Zura

uol

jacotei

segunda-feira, 27 de setembro de 2010

Estima-se que no Brasil a cada dia uma mulher é assassinada pelo seu companheiro. De cada três mulheres do mundo, uma já sofreu espancamento ou abuso sexual, segundo dados da ONU (link via Leiloca). 70% das mulheres vítimas de assassinato no mundo foram mortas por seus próprios maridos.
Os números não devem chegar a surpreender ninguém, mas é útil recordá-los àqueles que estão sempre prontos a criticar e ridicularizar o dia da consciência negra, o dia da mulher ou o dia do índio. Para eles, o macho adulto branco no comando também deveria ter o seu dia, ou não deveria haver dia para ninguém: trata-se, claro, de uma forma de negar o problema e tentar escondê-lo.
Há uma série de formas de violência que vitimam especificamente, ou prioritariamente, as mulheres. Das mais nefastas, o estupro: estima-se que menos de 10% dos estupros aparecem nas estatísticas, por razões que qualquer vítima entenderia muito bem.
Em anos de trabalho próximo ao núcleo de mulheres do PT-MG, pude constatar o calvário que é fazer um boletim de ocorrência de estupro no Brasil. Há uma perversa lógica machista que torna a vítima de estupro, por antecipação, uma ré num tribunal onde os juízes são invariavelmente homens que jamais pararam para refletir um minuto sobre o que deve ser passar por essa experiência: "O que você estava vestindo?", "Você o provocou?" "Você disse ou deu a entender algo que o possa ter levado a fazer isso?" Se a vítima, por qualquer razão, demora para denunciar, esse próprio intervalo já é outro motivo de suspeita: "Por que só denunciou agora?" E por aí vai.
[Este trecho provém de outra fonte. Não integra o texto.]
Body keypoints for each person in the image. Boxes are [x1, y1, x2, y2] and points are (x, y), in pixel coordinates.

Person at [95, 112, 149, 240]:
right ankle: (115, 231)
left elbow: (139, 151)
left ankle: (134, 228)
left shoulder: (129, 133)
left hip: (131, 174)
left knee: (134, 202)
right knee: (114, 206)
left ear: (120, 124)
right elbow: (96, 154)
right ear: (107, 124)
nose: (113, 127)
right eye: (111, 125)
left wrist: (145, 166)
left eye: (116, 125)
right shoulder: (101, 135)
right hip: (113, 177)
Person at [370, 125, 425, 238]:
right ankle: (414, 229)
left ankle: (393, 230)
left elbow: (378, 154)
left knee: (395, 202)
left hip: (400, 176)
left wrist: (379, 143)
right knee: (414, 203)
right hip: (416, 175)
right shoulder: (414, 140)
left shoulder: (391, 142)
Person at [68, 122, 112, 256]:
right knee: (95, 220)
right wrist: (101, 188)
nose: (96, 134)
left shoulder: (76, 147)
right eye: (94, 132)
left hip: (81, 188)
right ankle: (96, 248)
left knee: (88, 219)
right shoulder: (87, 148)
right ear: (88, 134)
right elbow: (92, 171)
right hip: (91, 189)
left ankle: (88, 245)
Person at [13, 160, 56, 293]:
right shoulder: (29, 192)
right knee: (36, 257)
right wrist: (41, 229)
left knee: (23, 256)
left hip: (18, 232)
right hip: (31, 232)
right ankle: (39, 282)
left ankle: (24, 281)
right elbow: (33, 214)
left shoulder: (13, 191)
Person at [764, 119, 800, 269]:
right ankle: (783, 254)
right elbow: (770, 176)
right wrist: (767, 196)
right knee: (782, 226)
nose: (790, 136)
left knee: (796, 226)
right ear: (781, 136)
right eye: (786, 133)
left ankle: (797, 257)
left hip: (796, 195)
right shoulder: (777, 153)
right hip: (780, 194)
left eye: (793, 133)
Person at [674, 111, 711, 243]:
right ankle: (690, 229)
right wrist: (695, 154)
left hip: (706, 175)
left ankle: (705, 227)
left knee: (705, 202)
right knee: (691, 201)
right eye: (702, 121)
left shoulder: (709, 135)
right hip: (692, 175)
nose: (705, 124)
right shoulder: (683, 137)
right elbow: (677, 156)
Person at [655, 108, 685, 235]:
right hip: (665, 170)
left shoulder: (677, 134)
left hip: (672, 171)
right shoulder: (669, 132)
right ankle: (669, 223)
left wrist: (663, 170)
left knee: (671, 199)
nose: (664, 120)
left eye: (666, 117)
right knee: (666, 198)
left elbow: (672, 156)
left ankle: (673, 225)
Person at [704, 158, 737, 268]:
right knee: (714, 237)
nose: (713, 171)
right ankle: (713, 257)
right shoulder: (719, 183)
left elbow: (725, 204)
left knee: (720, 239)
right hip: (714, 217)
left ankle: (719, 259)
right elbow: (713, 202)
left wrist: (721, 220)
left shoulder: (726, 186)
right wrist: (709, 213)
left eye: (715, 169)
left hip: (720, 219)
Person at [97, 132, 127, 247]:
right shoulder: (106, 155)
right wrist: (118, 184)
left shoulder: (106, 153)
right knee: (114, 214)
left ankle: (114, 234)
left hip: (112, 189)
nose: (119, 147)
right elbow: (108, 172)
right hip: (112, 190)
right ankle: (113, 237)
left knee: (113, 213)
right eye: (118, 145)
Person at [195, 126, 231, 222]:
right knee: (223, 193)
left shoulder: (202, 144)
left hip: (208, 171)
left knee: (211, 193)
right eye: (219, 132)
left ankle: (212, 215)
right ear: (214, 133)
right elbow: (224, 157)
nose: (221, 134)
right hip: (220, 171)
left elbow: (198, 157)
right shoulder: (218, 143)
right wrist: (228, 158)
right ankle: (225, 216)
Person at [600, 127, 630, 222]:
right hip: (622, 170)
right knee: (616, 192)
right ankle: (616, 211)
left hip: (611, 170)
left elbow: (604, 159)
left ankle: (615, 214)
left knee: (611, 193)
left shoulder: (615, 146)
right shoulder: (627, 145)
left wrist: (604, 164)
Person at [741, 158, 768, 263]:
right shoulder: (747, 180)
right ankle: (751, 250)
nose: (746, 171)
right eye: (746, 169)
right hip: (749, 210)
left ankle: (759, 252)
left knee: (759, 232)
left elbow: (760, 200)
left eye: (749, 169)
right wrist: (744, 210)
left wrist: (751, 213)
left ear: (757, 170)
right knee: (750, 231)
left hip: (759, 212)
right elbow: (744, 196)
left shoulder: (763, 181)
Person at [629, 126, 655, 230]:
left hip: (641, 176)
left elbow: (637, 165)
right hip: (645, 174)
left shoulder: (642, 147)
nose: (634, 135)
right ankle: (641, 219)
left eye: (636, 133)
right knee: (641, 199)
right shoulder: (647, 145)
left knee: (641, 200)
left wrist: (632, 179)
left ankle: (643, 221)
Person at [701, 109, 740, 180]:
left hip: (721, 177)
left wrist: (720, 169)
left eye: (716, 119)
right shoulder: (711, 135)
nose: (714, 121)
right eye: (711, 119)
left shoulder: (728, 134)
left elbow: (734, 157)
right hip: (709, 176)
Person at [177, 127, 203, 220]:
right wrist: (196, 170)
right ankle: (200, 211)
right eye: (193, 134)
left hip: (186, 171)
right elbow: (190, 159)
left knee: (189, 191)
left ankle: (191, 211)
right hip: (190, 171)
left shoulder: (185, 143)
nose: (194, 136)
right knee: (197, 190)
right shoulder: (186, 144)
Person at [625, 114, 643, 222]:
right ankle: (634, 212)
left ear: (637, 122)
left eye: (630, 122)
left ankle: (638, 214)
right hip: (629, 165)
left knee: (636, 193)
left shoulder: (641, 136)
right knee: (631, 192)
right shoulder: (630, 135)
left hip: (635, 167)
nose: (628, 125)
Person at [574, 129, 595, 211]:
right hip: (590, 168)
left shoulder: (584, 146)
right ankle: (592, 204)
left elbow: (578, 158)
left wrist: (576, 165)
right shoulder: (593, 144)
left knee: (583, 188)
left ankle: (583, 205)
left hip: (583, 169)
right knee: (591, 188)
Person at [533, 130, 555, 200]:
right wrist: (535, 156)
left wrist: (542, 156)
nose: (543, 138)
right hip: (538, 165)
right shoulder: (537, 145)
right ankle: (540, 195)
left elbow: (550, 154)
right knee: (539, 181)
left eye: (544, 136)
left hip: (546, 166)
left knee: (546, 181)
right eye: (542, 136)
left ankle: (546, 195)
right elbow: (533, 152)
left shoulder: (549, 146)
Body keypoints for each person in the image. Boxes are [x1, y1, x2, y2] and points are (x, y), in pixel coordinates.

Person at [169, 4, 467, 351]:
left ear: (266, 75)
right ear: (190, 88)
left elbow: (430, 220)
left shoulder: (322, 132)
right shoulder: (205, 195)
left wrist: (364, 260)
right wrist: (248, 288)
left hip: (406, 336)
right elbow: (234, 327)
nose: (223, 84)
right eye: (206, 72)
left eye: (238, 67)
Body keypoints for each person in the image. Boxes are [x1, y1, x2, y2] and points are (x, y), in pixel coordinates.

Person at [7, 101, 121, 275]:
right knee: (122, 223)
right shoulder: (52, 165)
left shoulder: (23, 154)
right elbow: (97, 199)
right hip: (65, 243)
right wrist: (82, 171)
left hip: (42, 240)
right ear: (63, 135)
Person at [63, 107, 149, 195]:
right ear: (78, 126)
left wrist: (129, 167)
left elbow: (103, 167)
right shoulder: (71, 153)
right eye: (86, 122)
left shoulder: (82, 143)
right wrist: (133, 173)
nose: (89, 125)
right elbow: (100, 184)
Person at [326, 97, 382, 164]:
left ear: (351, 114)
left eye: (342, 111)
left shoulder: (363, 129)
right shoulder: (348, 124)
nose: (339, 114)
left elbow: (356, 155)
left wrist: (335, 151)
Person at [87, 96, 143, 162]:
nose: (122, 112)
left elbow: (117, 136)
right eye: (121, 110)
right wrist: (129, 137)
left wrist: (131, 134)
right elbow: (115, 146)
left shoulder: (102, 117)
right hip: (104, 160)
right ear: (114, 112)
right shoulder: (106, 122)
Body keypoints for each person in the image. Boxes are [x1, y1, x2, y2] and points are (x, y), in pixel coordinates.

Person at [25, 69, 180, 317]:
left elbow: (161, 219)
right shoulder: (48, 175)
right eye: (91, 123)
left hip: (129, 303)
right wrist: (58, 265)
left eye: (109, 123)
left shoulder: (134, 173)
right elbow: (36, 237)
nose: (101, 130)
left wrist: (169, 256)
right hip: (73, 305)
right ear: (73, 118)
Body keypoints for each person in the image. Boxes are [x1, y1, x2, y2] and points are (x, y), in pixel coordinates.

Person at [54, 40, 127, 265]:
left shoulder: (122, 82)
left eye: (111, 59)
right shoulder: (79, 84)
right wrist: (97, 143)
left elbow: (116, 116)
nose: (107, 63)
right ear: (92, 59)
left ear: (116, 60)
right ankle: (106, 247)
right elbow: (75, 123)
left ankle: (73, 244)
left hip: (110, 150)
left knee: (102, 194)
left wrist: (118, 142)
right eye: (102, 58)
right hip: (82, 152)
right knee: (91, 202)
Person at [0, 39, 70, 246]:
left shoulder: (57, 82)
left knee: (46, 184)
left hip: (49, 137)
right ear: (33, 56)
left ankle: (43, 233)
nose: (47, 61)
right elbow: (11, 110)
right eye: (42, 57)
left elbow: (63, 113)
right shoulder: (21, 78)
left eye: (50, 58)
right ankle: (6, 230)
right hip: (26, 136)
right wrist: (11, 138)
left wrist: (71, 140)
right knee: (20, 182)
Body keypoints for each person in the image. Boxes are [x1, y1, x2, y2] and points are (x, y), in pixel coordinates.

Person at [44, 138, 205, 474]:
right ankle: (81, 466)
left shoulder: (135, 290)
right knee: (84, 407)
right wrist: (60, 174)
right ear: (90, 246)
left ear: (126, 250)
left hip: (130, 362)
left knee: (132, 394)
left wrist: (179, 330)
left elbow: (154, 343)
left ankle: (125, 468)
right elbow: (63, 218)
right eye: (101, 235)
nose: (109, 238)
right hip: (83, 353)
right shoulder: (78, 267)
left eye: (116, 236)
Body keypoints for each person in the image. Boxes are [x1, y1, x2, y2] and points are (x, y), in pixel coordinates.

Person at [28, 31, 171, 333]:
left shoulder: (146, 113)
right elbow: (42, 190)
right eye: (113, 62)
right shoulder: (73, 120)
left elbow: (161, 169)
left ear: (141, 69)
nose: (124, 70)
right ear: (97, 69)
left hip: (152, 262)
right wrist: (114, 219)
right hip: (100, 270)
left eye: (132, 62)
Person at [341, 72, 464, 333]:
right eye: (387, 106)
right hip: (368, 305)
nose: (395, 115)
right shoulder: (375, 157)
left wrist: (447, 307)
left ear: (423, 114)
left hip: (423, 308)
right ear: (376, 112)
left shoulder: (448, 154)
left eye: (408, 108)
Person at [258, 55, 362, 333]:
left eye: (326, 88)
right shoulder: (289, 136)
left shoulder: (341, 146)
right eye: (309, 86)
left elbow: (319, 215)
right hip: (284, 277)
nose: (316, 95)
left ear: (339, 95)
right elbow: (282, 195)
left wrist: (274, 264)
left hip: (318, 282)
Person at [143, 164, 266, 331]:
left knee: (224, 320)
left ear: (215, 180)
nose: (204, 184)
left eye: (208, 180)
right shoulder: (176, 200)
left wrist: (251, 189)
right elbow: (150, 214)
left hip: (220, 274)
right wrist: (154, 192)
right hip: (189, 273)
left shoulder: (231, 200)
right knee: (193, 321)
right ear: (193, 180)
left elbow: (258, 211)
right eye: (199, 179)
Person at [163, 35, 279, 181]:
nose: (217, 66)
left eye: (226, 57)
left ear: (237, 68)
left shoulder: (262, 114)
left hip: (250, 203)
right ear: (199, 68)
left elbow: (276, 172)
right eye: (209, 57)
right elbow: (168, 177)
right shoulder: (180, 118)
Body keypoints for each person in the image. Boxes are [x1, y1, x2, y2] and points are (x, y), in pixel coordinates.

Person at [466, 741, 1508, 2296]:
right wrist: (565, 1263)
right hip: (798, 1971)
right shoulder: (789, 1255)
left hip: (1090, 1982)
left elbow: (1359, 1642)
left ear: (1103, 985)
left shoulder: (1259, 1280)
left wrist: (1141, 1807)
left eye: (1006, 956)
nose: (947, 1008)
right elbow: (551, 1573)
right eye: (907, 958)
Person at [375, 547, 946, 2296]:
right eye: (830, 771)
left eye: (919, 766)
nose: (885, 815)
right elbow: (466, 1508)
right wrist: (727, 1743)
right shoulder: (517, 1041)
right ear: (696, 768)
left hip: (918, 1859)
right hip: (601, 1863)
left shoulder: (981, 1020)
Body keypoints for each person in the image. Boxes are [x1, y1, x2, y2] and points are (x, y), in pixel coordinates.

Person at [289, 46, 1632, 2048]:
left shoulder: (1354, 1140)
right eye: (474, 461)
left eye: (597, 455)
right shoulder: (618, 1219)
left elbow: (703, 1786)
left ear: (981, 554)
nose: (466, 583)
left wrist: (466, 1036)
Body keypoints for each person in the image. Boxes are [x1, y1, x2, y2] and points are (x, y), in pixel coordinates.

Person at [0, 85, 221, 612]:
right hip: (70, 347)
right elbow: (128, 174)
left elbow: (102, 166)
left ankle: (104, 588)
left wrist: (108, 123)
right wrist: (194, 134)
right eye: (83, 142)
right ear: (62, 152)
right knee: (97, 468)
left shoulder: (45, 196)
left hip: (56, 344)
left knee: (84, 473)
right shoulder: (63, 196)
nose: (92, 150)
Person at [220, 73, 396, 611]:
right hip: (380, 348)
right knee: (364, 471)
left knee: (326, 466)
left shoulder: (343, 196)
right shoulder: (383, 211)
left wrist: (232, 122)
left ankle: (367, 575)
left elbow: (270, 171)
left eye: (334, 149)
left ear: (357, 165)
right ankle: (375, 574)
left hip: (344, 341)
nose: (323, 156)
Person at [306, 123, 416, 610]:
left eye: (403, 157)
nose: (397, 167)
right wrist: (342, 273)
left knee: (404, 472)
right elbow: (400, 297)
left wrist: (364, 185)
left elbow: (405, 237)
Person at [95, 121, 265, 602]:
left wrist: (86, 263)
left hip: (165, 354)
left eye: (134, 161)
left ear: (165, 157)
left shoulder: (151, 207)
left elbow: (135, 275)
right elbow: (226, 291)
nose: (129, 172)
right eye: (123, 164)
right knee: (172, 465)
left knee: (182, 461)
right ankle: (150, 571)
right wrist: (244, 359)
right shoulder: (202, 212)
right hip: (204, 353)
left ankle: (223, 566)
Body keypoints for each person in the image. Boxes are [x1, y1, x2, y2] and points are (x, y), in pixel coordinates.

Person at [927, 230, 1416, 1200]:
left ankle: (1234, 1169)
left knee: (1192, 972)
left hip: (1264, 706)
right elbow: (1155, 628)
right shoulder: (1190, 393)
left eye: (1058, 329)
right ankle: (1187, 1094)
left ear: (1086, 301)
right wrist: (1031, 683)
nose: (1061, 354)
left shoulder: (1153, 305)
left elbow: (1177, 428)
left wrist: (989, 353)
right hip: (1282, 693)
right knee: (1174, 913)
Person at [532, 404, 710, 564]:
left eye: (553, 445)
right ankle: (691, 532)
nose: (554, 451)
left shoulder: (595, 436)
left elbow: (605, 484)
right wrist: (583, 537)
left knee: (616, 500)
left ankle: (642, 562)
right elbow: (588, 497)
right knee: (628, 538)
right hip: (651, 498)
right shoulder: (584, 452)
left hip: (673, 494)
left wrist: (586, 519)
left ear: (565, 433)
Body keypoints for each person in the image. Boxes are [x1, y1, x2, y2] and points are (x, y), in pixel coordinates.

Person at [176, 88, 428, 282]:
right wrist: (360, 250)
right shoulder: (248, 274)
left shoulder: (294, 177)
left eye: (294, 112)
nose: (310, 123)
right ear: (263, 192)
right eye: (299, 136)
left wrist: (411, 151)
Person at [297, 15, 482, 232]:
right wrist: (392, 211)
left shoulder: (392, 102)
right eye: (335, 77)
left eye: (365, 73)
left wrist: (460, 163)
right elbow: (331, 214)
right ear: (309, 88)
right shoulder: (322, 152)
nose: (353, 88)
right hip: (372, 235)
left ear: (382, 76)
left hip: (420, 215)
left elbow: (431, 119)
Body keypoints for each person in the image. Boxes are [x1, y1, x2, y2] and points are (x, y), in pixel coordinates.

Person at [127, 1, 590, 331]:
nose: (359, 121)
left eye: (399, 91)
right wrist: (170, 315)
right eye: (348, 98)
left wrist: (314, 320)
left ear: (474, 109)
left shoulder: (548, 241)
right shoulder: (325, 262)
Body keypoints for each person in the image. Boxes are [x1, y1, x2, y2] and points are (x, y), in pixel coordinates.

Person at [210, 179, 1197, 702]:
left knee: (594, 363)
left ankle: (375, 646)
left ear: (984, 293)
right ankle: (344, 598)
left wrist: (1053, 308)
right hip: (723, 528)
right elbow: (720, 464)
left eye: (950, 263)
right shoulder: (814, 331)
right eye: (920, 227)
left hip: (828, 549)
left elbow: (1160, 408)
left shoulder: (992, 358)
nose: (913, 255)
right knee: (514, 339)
Quando nos damos conta, a vítima já está no banco dos réus. As delegacias de mulheres têm sanado, muito parcialmente, esse problema.
Há um belo livro recente coordenado por Cecília de Mello e Souza e Leila Adesse que oferece um estudo detalhado do porquê do silêncio sobre a violência sexual no Brasil. Naturalmente, aqueles que condenam as mulheres que fazem abortos clandestinos (ao invés de lutar para que o aborto deixe de ser ilegal) refletiram pouco sobre qual é o contexto no qual uma mulher estuprada é obrigada a narrar sua história para conseguir abortar legalmente.
Uma vez, quando eu descrevia a alguém um quase-estupro sofrido por uma conhecida, o primeiro que escutei foi: É.... fulana é muito bonita. Naquele contexto, o elogio da beleza da vítima me pareceu a coisa mais ignóbil. Avalizava o estuprador. Encerrei o assunto antes que aparecesse a pergunta sobre se a vítima estava de mini-saia.
Mil outras formas de violência contra a mulher têm lugar não nos atos, mas na linguagem. São formas diferentes de violência e como tais devem ser tratadas. A essa distinção, e à dificuldade de fazê-la em determinados contextos, a feríssima Judith Butler dedicou um belo livro, sobre palavras que ferem.